## Task to carry out
Output the full listing exactly, character for character.

## Available records
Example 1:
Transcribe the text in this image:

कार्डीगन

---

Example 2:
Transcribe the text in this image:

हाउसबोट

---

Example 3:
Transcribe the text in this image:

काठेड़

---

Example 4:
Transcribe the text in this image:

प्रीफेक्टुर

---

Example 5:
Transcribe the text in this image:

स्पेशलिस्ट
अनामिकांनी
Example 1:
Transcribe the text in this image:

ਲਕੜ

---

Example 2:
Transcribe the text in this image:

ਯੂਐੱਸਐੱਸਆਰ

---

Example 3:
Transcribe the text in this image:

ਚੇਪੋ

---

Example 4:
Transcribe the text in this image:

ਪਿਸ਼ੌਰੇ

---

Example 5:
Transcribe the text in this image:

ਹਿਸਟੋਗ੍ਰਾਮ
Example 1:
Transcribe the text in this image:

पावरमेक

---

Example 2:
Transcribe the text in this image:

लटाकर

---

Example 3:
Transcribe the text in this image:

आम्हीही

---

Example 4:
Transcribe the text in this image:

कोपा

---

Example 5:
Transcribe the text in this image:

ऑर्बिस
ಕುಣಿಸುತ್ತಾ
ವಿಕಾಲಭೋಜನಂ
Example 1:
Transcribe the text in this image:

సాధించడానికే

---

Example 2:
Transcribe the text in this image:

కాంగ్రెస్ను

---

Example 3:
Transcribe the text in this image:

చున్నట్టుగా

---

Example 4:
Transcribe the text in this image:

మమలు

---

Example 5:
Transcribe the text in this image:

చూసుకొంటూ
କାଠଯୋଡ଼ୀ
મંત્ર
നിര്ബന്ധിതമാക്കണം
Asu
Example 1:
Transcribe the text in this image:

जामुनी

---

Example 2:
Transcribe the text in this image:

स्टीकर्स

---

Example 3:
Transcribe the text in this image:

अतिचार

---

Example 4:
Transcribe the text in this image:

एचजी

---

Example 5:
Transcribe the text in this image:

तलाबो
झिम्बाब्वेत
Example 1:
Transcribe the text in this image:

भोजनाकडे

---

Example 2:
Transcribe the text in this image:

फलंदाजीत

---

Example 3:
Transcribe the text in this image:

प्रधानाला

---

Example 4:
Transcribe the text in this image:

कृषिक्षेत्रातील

## Solution for this task
Example 1:
Transcribe the text in this image:

कार्डीगन

---

Example 2:
Transcribe the text in this image:

हाउसबोट

---

Example 3:
Transcribe the text in this image:

काठेड़

---

Example 4:
Transcribe the text in this image:

प्रीफेक्टुर

---

Example 5:
Transcribe the text in this image:

स्पेशलिस्ट
अनामिकांनी
Example 1:
Transcribe the text in this image:

ਲਕੜ

---

Example 2:
Transcribe the text in this image:

ਯੂਐੱਸਐੱਸਆਰ

---

Example 3:
Transcribe the text in this image:

ਚੇਪੋ

---

Example 4:
Transcribe the text in this image:

ਪਿਸ਼ੌਰੇ

---

Example 5:
Transcribe the text in this image:

ਹਿਸਟੋਗ੍ਰਾਮ
Example 1:
Transcribe the text in this image:

पावरमेक

---

Example 2:
Transcribe the text in this image:

लटाकर

---

Example 3:
Transcribe the text in this image:

आम्हीही

---

Example 4:
Transcribe the text in this image:

कोपा

---

Example 5:
Transcribe the text in this image:

ऑर्बिस
ಕುಣಿಸುತ್ತಾ
ವಿಕಾಲಭೋಜನಂ
Example 1:
Transcribe the text in this image:

సాధించడానికే

---

Example 2:
Transcribe the text in this image:

కాంగ్రెస్ను

---

Example 3:
Transcribe the text in this image:

చున్నట్టుగా

---

Example 4:
Transcribe the text in this image:

మమలు

---

Example 5:
Transcribe the text in this image:

చూసుకొంటూ
କାଠଯୋଡ଼ୀ
મંત્ર
നിര്ബന്ധിതമാക്കണം
Asu
Example 1:
Transcribe the text in this image:

जामुनी

---

Example 2:
Transcribe the text in this image:

स्टीकर्स

---

Example 3:
Transcribe the text in this image:

अतिचार

---

Example 4:
Transcribe the text in this image:

एचजी

---

Example 5:
Transcribe the text in this image:

तलाबो
झिम्बाब्वेत
Example 1:
Transcribe the text in this image:

भोजनाकडे

---

Example 2:
Transcribe the text in this image:

फलंदाजीत

---

Example 3:
Transcribe the text in this image:

प्रधानाला

---

Example 4:
Transcribe the text in this image:

कृषिक्षेत्रातील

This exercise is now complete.